● HOW TO COMPLETE THIS TASK: Look through the material below and copy exactly the lines from the line with "woven basket: none [343,833,413,923]" to the line with "footstool: present [151,707,265,786]", those two lines included.

_ _ _ _ _

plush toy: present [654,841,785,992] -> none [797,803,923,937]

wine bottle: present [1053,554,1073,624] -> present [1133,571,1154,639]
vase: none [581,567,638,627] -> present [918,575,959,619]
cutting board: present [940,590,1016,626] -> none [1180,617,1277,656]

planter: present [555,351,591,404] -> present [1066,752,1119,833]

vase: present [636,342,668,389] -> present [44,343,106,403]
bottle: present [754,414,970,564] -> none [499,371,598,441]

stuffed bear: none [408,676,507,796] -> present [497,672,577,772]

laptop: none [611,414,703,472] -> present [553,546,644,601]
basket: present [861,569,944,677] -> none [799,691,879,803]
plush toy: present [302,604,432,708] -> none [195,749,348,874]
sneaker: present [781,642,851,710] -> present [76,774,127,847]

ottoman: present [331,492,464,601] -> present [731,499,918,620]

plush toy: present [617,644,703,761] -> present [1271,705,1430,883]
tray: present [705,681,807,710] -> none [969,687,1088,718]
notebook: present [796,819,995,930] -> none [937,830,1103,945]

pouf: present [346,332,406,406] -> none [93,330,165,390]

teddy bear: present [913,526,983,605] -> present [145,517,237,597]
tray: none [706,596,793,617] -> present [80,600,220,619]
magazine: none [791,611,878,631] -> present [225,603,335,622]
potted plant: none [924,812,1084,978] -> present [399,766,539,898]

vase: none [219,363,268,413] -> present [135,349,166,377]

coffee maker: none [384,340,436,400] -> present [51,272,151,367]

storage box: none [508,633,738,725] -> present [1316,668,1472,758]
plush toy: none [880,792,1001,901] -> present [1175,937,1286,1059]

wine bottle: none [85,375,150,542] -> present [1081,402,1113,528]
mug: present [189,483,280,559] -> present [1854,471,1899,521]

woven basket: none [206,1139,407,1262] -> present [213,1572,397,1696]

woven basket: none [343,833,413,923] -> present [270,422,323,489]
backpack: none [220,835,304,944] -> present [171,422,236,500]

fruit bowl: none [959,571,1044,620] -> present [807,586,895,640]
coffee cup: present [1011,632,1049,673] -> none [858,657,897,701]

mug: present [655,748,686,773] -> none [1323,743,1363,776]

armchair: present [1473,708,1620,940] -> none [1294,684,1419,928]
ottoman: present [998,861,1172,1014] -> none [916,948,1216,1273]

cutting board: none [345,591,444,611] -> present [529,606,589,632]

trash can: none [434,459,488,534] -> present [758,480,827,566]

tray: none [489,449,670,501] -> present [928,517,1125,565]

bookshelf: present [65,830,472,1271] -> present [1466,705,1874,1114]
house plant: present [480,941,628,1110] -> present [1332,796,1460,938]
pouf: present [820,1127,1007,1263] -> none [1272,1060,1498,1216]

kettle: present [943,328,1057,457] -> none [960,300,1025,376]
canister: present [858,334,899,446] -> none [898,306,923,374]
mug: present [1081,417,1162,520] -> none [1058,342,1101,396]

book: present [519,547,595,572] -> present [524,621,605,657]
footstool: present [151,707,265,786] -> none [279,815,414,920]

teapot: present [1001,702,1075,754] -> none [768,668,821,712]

_ _ _ _ _

● REPLY TO THE EXERCISE:
woven basket: none [343,833,413,923] -> present [270,422,323,489]
backpack: none [220,835,304,944] -> present [171,422,236,500]

fruit bowl: none [959,571,1044,620] -> present [807,586,895,640]
coffee cup: present [1011,632,1049,673] -> none [858,657,897,701]

mug: present [655,748,686,773] -> none [1323,743,1363,776]

armchair: present [1473,708,1620,940] -> none [1294,684,1419,928]
ottoman: present [998,861,1172,1014] -> none [916,948,1216,1273]

cutting board: none [345,591,444,611] -> present [529,606,589,632]

trash can: none [434,459,488,534] -> present [758,480,827,566]

tray: none [489,449,670,501] -> present [928,517,1125,565]

bookshelf: present [65,830,472,1271] -> present [1466,705,1874,1114]
house plant: present [480,941,628,1110] -> present [1332,796,1460,938]
pouf: present [820,1127,1007,1263] -> none [1272,1060,1498,1216]

kettle: present [943,328,1057,457] -> none [960,300,1025,376]
canister: present [858,334,899,446] -> none [898,306,923,374]
mug: present [1081,417,1162,520] -> none [1058,342,1101,396]

book: present [519,547,595,572] -> present [524,621,605,657]
footstool: present [151,707,265,786] -> none [279,815,414,920]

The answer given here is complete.